Best way to use controls for multiple batches? #135

Open DrLCode opened 1 year ago

DrLCode commented 1 year ago

Hi everyone,

I'm planning on using Decontam (prevalence approach) to identify and filter possible contaminants from skin microbiome sequencing data and was wondering if anyone would be able to provide some input as to the best way to utilise my controls for this. For context I have ~120 animal samples, a negative control collected each day of sample collection (N=9), a negative extraction control from each extraction batch (N=13) and a PCR/sequencing control from each sequencing batch (N=2).

I had originally planned to subset my data manually into the appropriate batches, run decontam, prune and reassemble before repeating for the next set of controls (i.e. decontam the 2 sequencing batches separately, then decontam the 13 extraction batches separately and finally decontam the 9 collection days separately). From reading available information and looking through this forum it seems that plan would be ill advised on account of there being only one control in each analysis.

These samples are from a multiple animals with different characteristics, and collected on separate occasions, so I'm apprehensive to run decontam on all samples and all controls together, as a legitimate contaminant that appeared in a single control and all the samples that control directly applies to could be lost amongst the rest.

Would splitting my samples into subsets that include all 3 controls associated with each sample (creating lots of very small subsets) be an appropriate approach?

Any comments are much appreciated!

benjjneb commented 1 year ago

It is not advised to split into many small subsets.

The prevalence method relies on multiple negative control samples to have the statistical power to effectively discriminate between contaminants and non-contaminants. Although the animals might be different, if you are using the same measurement protocol throughout, the contaminants being introduced should be consistent, and that is what is important to the decontam method.

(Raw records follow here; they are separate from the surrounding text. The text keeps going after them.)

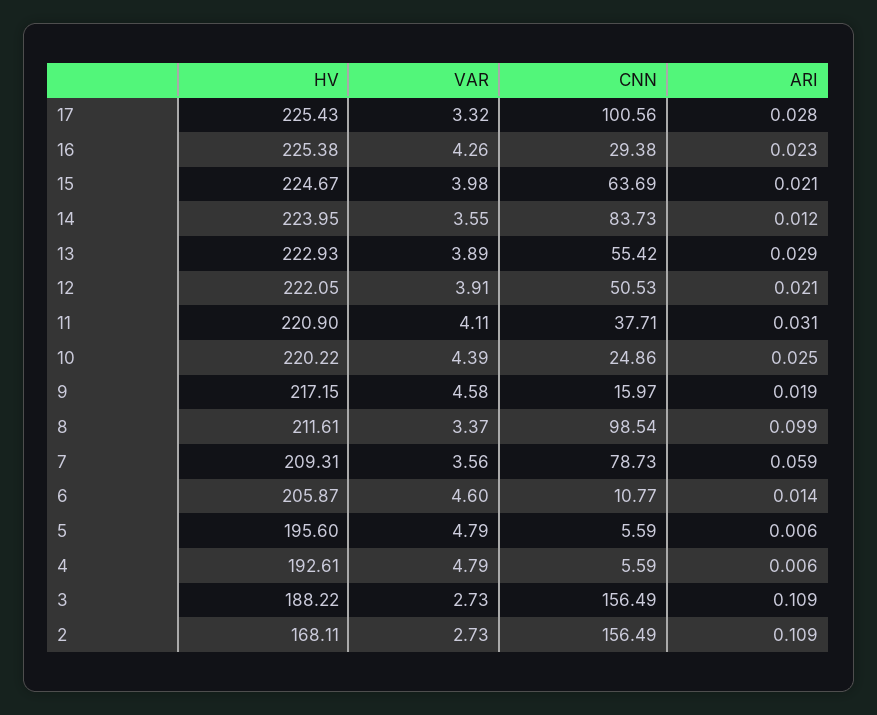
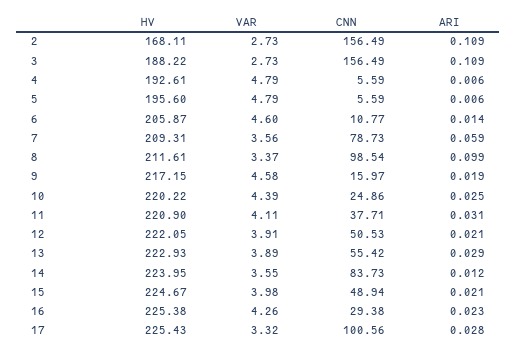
  {
    "HV": {
      "17": 225.43,
      "16": 225.38,
      "15": 224.67,
      "14": 223.95,
      "13": 222.93,
      "12": 222.05,
      "11": 220.9,
      "10": 220.22,
      "9": 217.15,
      "8": 211.61,
      "7": 209.31,
      "6": 205.87,
      "5": 195.6,
      "4": 192.61,
      "3": 188.22,
      "2": 168.11
    },
    "VAR": {
      "17": 3.32,
      "16": 4.26,
      "15": 3.98,
      "14": 3.55,
      "13": 3.89,
      "12": 3.91,
      "11": 4.11,
      "10": 4.39,
      "9": 4.58,
      "8": 3.37,
      "7": 3.56,
      "6": 4.6,
      "5": 4.79,
      "4": 4.79,
      "3": 2.73,
      "2": 2.73
    },
    "CNN": {
      "17": 100.56,
      "16": 29.38,
-     "15": 63.69,
+     "15": 48.94,
      "14": 83.73,
      "13": 55.42,
      "12": 50.53,
      "11": 37.71,
      "10": 24.86,
      "9": 15.97,
      "8": 98.54,
      "7": 78.73,
      "6": 10.77,
      "5": 5.59,
      "4": 5.59,
      "3": 156.49,
      "2": 156.49
    },
    "ARI": {
      "17": 0.028,
      "16": 0.023,
      "15": 0.021,
      "14": 0.012,
      "13": 0.029,
      "12": 0.021,
      "11": 0.031,
      "10": 0.025,
      "9": 0.019,
      "8": 0.099,
      "7": 0.059,
      "6": 0.014,
      "5": 0.006,
      "4": 0.006,
      "3": 0.109,
      "2": 0.109
    }
  }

Furthermore, the most effective negative controls to use with decontam (or other contaminant ID methods) are those that went through as much of your measurement methodology as possible, ideally a sterile sampling instrument that was exposed to the sampling environment but used to actually perform sampling. That sounds like it might correspond to your "negative control collected each day of sample collection". Other types of negative controls introduces later are not as effective, as they can only inform about contaminants introduced after that step in the measurement process.